Movie Review: I Got a Monster

Documentary on the Gun Trace Task Force puts the focus where it belongs—on the victims.

When, within the span of a several months, two books about the Gun Trace Task Force, Baynard Woods and Brandon Soderberg’s I Got a Monster and Justin Fenton’s We Own This City, came out I thought, “Do we really need two consecutive books on this subject?”

That was, of course, incredibly shortsighted on my part. There are many stories to be told about the Gun Trace Task Force—and likely many more to be told.

We can get a sense of the different approaches the writers took by comparing the adaptations that emerged from their books.

Last year, David Simon turned Fenton’s book into an incendiary mini-series. The slightly fictionalized series focused largely on the members of the Task Force themselves, especially the group’s swaggering leader, the cocky “supercop” Wayne Jenkins (played with menacing charisma by Jon Bernthal) and the various law enforcement officers who brought him down.

Conversely, I Got a Monster—the title is a direct quote from Jenkins, a reference to a really big potential score—has been turned into a 91-minute documentary, directed by Kevin Casanova Abrams. It is focused much more on the victims of Jenkins’ rogue gang, and the infuriating miscarriages of justice they were subjected to.

The film’s main character, if you will, is defense lawyer Ivan Bates, now the Baltimore State’s Attorney. He was one of the people who began to see a pattern in Jenkins’ corrupt policing and he represented many of the Task Force’s victims.

“The signs were there,” he says early in the film “We just didn’t pay attention.”

Bates comes across as a lawyer who really cares about justice and understands the dangers of systemic inequality—which bodes well for the city.

One thing Bates makes clear is how difficult it is to go up against a cop in court. The entire system is built to believe cops and distrust the people they’ve arrested. Jenkins’ gig was particularly insidious. He stole from people—some criminals, many not—planted drugs and money on them, and then arrested them. Once they were in the system, he and his merry band of badged marauders had the upper hand. Indeed, at one point, Bates has body cam footage of Jenkins breaking into a victim’s home and it’s not enough to sway a judge.

Another maddening point raised by the film: It’s very difficult to access an Internal Affairs report. So you can have a cop with multiple IA violations, as Jenkins did, and not be able to see the file, let alone reference it in court.

The film features some wonderful drone footage of Baltimore and tons of interviews with victims, law enforcers, and even Jenkins’ colorful man on the outside, gambler, drug dealer, and bail-bondsman Donny Stepp. Bald, muscular, and incredibly frank about his encounters with Jenkins—and his own less than virtuous role in the enterprise—he’s like a character straight out of a mafia film.

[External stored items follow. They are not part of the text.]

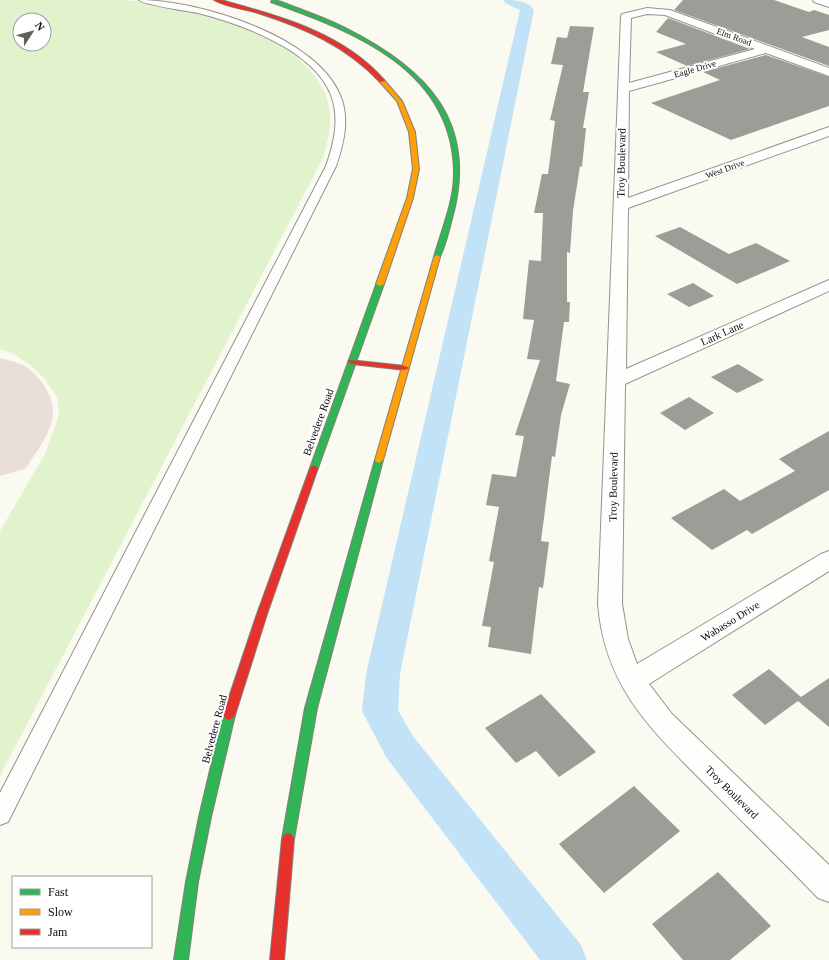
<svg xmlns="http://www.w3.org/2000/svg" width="829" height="960" viewBox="0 0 829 960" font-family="'Times New Roman',serif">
<rect width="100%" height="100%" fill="#fbfaf0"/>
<path fill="#e1f3cd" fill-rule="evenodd" d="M0 0C41 0 83 0 124 0 185 4 302 33 326 96 334 117 329 138 323 158L0 776V531L45 454 59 415 57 397 44 378 33 367 12 353 0 349ZM20 20H44V44H20Z"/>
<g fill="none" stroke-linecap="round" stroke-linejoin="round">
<path fill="#c2e2f8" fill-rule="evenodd" d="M503 0C516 0 526 0 534 10L400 674 398 710 412 735 581 945 587 960H540L386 757 362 711 366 674 520 10 505 3Z"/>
<path fill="#eadfd8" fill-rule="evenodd" d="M0 358C21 363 30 365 43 384 66 417 44 440 25 469L0 476Z"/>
</g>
<g fill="#9e9c96">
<path d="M683 0H774L809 12 814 10 829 15V30L802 37 829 47V66L674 10Z"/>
<path d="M668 18 750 49 687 66 656 52 686 44 656 32Z"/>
<path d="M570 26 594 27 583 92H589L583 128H586L582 167 580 166 573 211 570 253 567 252V302H570L569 322H564L556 381 570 384 561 415 555 457 552 456 541 541 549 542 543 588 539 587 531 654 488 647 491 627 482 626 494 562 489 561 499 507 486 505 492 474 516 477 524 436 515 435 540 360 527 359 534 320 523 319 529 260 541 261 543 213H534L542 174H548L555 121 550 120 563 65 551 64 557 37 567 38Z"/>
<path d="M766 55 829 77V106L731 140 651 103 720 80 703 72Z"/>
<path d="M680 227 729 254 756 243 790 261 737 284 655 236Z"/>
<path d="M693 283 714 296 689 307 667 294Z"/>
<path d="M738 364 764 380 737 393 711 377Z"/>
<path d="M689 397 714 413 685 430 660 413Z"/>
<path d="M829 431V490L752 534 747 530 712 550 671 518 724 489 740 501 795 471 779 459Z"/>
<path d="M769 669 801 697 829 678V727L798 701 765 725 732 695Z"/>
<path d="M541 694 596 752 559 777 536 751 516 763 485 728Z"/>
<path d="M634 786 680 831 604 893 559 844Z"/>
<path d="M718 872 771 926 730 960H683L652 924Z"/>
</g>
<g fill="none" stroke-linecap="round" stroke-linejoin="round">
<defs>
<path id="lane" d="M139 0C198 0 316 36 340 95 350 118 344 143 336 166L8 822 0 825V793L326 166C334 143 340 119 331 95 314 50 241 24 198 13 187 11 145 5 139 0Z"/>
<g id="street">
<path d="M813 0H829V7L814 2Z"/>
<path d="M647 8 670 10 829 68V76L766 53 629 91 628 198 829 127V136L628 208 626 369 829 280V291L625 384 622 604 628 639 637 664 821 554 829 551V571L649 684 672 714 829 865V902L818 898C784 863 750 829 715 794 657 735 605 692 598 604L621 16 622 14ZM647 14 665 15 755 49 629 83 631 18Z"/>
</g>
<g id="fast">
<path d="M272 0C279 0 286 4 292 6 310 13 328 19 345 28 425 68 478 120 453 215 449 229 446 246 439 258H435L434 257C441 231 454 202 454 174 454 70 355 32 271 2Z"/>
<path d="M377 282H380L384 284 318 468 314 471 311 470 310 468Z"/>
<path d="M379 457 383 460 317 708 294 839 292 843 288 845 284 843 282 839 305 708 375 460Z"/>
<path d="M229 710 233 712 235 715 211 817 198 882 188 960H174L186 882 199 817 223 715 225 712Z"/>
</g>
<g id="slow">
<path d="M380 80H384L402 101 415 132 419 169 413 198 384 284 380 286 376 284 407 198 413 169 409 132 397 101 380 82Z"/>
<path d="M437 255 440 257 383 460 379 463 376 462 375 460 434 257Z"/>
</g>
<g id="jam">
<path d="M214 0H221C279 16 344 33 385 81L380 82C346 46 305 28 258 13 244 9 226 7 214 0Z"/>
<path d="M349 360 405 366 409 368 405 370 352 364 348 362Z"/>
<path d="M314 465 318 468 267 614 235 715 233 718 229 720 225 718 223 715 257 614 310 468Z"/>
<path d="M288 833 292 835 294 839 284 960H270L282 839 284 835Z"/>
</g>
</defs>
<use href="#lane" stroke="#94938f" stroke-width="2"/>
<use href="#street" stroke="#94938f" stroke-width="2"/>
<use href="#fast" stroke="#81807c" stroke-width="2"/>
<use href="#slow" stroke="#81807c" stroke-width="2"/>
<use href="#jam" stroke="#81807c" stroke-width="2"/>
<use href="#lane" fill="#fefefd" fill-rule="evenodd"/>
<use href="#street" fill="#fefefd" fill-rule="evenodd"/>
<use href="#fast" fill="#30b455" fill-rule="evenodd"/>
<use href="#slow" fill="#ff9f0a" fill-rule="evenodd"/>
<use href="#jam" fill="#e5322d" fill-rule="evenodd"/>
</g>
<g text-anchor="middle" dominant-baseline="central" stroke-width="4" stroke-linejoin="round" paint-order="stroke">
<g font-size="9" fill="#0c0c0c" stroke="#fff">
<text transform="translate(734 37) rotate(20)">Elm Road</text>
<text transform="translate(695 69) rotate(-16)">Eagle Drive</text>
<text transform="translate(725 169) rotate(-20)">West Drive</text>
</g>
<g font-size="11" fill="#0c0c0c" stroke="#fff">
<text transform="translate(621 163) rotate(-89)">Troy Boulevard</text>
<text transform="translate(722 333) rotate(-24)">Lark Lane</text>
<text transform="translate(318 422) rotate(-70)">Belvedere Road</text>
<text transform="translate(613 487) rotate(-89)">Troy Boulevard</text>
<text transform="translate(730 621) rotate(-32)">Wabasso Drive</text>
<text transform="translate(214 729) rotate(-75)">Belvedere Road</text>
<text transform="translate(732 792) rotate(45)">Troy Boulevard</text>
</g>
</g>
<rect x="12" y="876" width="140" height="72" fill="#ffffff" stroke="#9e9e9e"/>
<rect x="20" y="889" width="20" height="6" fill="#30b455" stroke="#9e9e9e"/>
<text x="48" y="896" font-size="12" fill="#0c0c0c">Fast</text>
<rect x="20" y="909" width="20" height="6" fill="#ff9f0a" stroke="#9e9e9e"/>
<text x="48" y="916" font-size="12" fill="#0c0c0c">Slow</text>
<rect x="20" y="929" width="20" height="6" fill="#e5322d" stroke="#9e9e9e"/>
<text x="48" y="936" font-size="12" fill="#0c0c0c">Jam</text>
<g transform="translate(32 32) rotate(54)"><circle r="19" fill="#ffffff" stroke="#9e9e9e"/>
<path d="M0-3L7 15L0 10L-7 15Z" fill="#605f5c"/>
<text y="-6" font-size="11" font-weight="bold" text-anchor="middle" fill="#0c0c0c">N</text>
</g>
</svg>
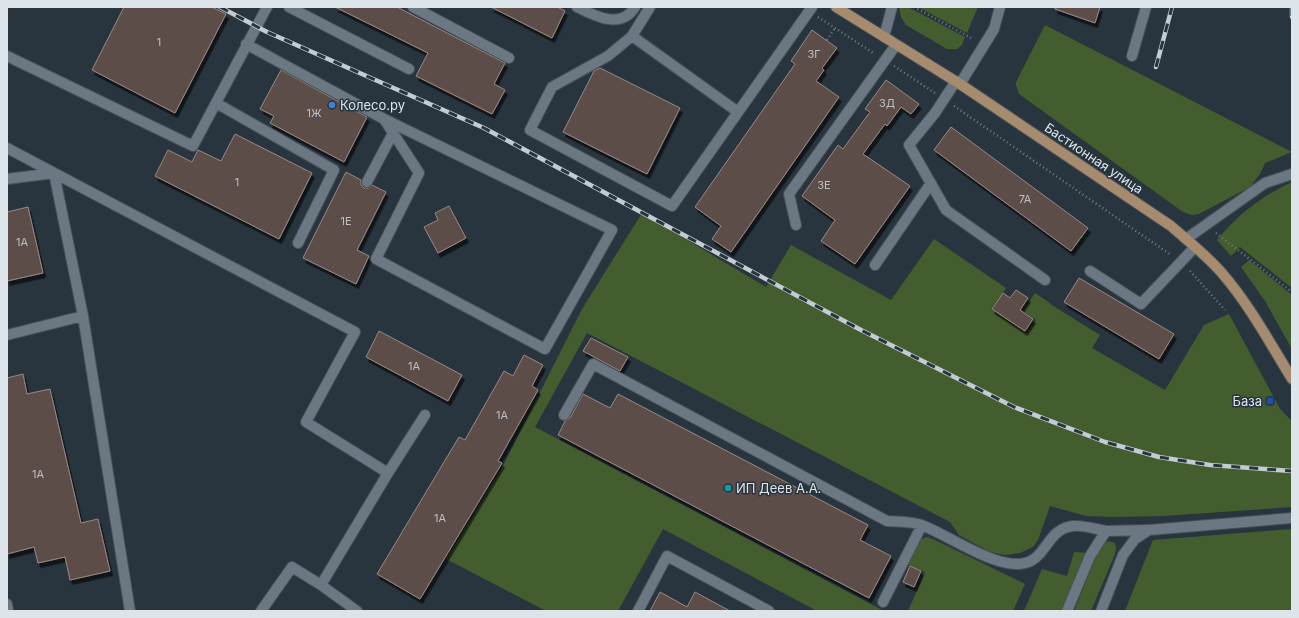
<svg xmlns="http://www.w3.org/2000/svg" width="1299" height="618" viewBox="0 0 1299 618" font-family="Inter,sans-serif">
<defs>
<filter id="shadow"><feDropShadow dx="2.5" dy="4.5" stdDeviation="0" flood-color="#0009"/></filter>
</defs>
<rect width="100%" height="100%" fill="#29353e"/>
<path fill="#435d2f" d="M 899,7 L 908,7 L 965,37 L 962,45 L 957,49 L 947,49 L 906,25 L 901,17 Z
M 918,7 L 978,7 L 967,33 Z
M 1045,25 L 1292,152 L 1265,163 L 1260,174 L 1250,187 L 1199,214 L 1192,215 L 1183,212 L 1019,94 L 1016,85 L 1016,82 Z
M 1292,182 L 1292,288 L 1240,247 L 1231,256 L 1217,240 C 1237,215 1262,196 1292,182 Z
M 642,213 L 766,287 L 791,245 L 891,300 L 934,239 L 1006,288 L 991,309 L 1026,333 L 1036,320 L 1023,311 L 1035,293 L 1050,303 L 1050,304 L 1100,335 L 1092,348 L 1165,390 L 1204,325 L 1229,314 L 1280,409 L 1292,421 L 1292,507 L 1164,516 L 1112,517 L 1086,516 L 1050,506 L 1038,540 L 1033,547 L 1020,553 L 1005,555 L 990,552 L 959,535 L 950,522 L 587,333 L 535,427 L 884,611 L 817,611 L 663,529 L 618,611 L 546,611 L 446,559 L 504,464 L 582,309 Z
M 1249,260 L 1292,295 L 1292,349 L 1265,301 L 1241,267 Z
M 1292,529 L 1292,606 L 1290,611 L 1125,611 L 1153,540 Z
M 928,537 L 937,541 L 1025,584 L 1013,611 L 908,611 L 925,572 L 906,564 C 911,553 914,539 928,537 Z
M 1108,541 L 1115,543 L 1116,548 L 1115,554 L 1091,611 L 1074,611 L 1097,553 L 1101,546 Z
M 1074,552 L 1089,553 L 1062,611 L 1024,611 L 1042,569 L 1067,576 Z"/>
<path fill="#5d4d48" stroke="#9a8883" filter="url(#shadow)" d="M 124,7 L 212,7 L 226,14 L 175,113 L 92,70 Z
M 335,7 L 397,7 L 505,63 L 494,84 L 505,90 L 492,114 L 416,76 L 428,53 Z
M 491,7 L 557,7 L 565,11 L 552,38 Z
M 1055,7 L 1100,7 L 1095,23 L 1055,9 Z
M 812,30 L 837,48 L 822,68 L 824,70 L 816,81 L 839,97 L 731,252 L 712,239 L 721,226 L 695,207 L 795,64 L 791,61 Z
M 600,68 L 680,108 L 647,174 L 563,132 L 594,71 Z
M 281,70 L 367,117 L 344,162 L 270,123 L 274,116 L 260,109 Z
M 886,80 L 919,104 L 911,114 L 901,107 L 887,126 L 885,124 L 863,154 L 910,186 L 855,264 L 821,241 L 835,220 L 802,196 L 838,145 L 843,149 L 870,112 L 865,109 Z
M 951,127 L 1088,228 L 1071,251 L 934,150 Z
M 235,134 L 312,173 L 279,239 L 155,176 L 168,150 L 192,162 L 198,150 L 221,161 Z
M 346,172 L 361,180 L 361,185 L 364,188 L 368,188 L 372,185 L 386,192 L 357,250 L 369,256 L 356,284 L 303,258 Z
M 449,206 L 466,238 L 438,253 L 424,227 L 438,220 L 435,213 Z
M 28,207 L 43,273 L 7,281 L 7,212 Z
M 1079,278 L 1174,334 L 1159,359 L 1064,302 Z
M 1016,290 L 1028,298 L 1020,310 L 1033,319 L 1025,331 L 992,309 L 1003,293 L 1010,298 Z
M 379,331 L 462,375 L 448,401 L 366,357 Z
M 591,338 L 628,357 L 620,371 L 583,351 Z
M 524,355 L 543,365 L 532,386 L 538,390 L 498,461 L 502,463 L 420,599 L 377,574 L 459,437 L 465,440 L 504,371 L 513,376 Z
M 23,374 L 27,394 L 50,389 L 81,523 L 98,519 L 110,571 L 70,580 L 65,557 L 38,563 L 34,547 L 7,554 L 7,378 Z
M 583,394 L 610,408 L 618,394 L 868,525 L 860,540 L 891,556 L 869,598 L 558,435 L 565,421 L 570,418 Z
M 910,566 L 921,571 L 914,587 L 903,582 Z
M 660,592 L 687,607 L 695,592 L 730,611 L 650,611 Z"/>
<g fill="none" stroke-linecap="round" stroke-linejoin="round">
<g stroke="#475158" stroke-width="12">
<path id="minor" d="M 289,7 L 409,69
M 413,7 L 509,58
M 577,7 C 595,16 621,30 635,7
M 650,7 L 632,36 L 608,56 L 552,87 L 530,130 L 672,206 L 812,7
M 632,36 L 738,112
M 884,37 L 892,7
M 246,44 L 384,119 L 612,230 L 545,349 L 376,259 L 419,173 L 384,119
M 7,56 L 193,146 L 267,7
M 1132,56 L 1146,7
M 956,81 L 935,113 L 909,145 L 946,210 L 1045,280
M 960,84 L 994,29 L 1000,7
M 216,103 L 334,170 L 298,243
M 7,148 L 355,332 L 306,422 L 388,473
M 7,179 L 54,173
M 367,182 L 393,133
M 796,225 L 789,194 L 896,45
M 1186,239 L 1265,183 L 1292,174
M 875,265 L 931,183
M 1090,271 L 1141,304 L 1195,247
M 83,316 L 130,611
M 7,335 L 83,316 L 54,173
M 564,415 L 593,364 L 887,521 C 899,522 913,521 924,526 C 949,536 992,566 1019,564 C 1047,563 1045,529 1073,526 C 1083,525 1096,529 1106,531
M 321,585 L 388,473 L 425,415
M 883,602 L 922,525
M 7,604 L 8,611
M 261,611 L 292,567 L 321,585 L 357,611
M 638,611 L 667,556 L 769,611
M 1067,611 L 1090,556 L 1106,531 L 1147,530
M 1101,611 L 1123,555 L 1135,539 L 1149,530 L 1292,518"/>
</g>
<g stroke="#475158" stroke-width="12">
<path id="major" d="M 836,7 L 960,84 L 1171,226 C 1188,241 1206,255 1221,272 C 1249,304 1270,343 1292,379"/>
</g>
<path stroke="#717b82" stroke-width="2.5" stroke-dasharray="1 3" stroke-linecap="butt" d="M 914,7 L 973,39
M 818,17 L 875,54
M 827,40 L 835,28
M 894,66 L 935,93
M 954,106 L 1171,255
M 1216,233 L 1292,292
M 1190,271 L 1225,310"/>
<use href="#minor" stroke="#6b7883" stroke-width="10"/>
<use href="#major" stroke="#a68b6f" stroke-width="10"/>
<g stroke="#c4cbd2" stroke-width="4.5">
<path id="rail" d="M 220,7 L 267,32 L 484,128 L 861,330 L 1014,407 L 1105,442 L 1159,457 L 1210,465 L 1292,471
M 1292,7 L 1292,17
M 1156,67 L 1172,7"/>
</g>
<use href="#rail" stroke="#29353e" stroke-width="3" stroke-dasharray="9" stroke-linecap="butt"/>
</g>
<circle fill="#3f7fe0" stroke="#29353e" stroke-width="1.5" cx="332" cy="105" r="4"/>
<rect fill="#1a4fb4" stroke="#29353e" stroke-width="1.5" x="1266" y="397" width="8" height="8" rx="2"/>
<circle fill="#0f9aa8" stroke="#29353e" stroke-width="1.5" cx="728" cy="488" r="4"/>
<g text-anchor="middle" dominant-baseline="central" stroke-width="3" stroke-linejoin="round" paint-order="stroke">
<g font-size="11" fill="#bdbec2">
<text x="159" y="42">1</text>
<text x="814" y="54">3Г</text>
<text x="887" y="103">3Д</text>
<text x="314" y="113">1Ж</text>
<text x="237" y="182">1</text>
<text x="824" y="185">3Е</text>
<text x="1025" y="199">7А</text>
<text x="346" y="221">1Е</text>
<text x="22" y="242">1А</text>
<text x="414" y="366">1А</text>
<text x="502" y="415">1А</text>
<text x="38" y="474">1А</text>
<text x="440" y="518">1А</text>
</g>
<g font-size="13" fill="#dde4ea" stroke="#29353e" text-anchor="start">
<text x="340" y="105">Колесо.ру</text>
<text x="1262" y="401" text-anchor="end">База</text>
<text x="736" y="488">ИП Деев А.А.</text>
</g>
<g font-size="13" fill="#dde4ea" stroke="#29353e">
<text transform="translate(1094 158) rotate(34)">Бастионная улица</text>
</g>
</g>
<rect width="1299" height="618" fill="none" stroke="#dde4ea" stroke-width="16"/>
</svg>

Both Woods and Soderberg are featured in the film—with Woods in particular proving to be an excellent raconteur (anyone who’s ever had a beer with him at Alonso’s already knew that). They are able to fill in the blanks in the story whenever it’s needed.

Among the victims, perhaps most heartbreaking are Jamal and Jovonne Walker, married party planners, who were found by Jenkins with $40,000 in cash in their car. Of course, he took this to mean that they were drug dealers. He arrested Jamal, and then illegally searched the Walkers’ home—while their children were sleeping. Jovonne was so scared of these plain-clothed men raiding her home, she called the police. And guess what happened? She was arrested for her trouble.

One of the film’s most stirring subjects is Levar Mullen, who spent 40 months in prison as a result of the Gun Trace Task Force, and is now an arabber. The arabbers’ stable is an oasis for him in the middle of a chaotic city. There is still something beautiful and surreal about the image of a man on a horse in the middle of a major metropolis. And it’s wonderful that Mullen has at last found peace.

However, even as Jenkins and most of his gang members are serving time in federal prison and his victims released from jail, justice has still not been fully served.

One victim is homeless. Many lost jobs and years of their lives in prison. Jovonne Walker says her arrest is still on her record, despite the circumstances surrounding it. But the film leaves room for at least a shred of optimism. As long as there are people willing to work toward justice, all hope is not lost.

As one community leader is shown shouting during a Freddie Gray rally, “There’s no justice, there’s just us.”


I Got a Monster opens tomorrow at the Charles Theatre. It is also available to stream on Amazon and Apple TV.


*An earlier draft of this review misstated the release timeline of the two books about the Gun Trace Task Force.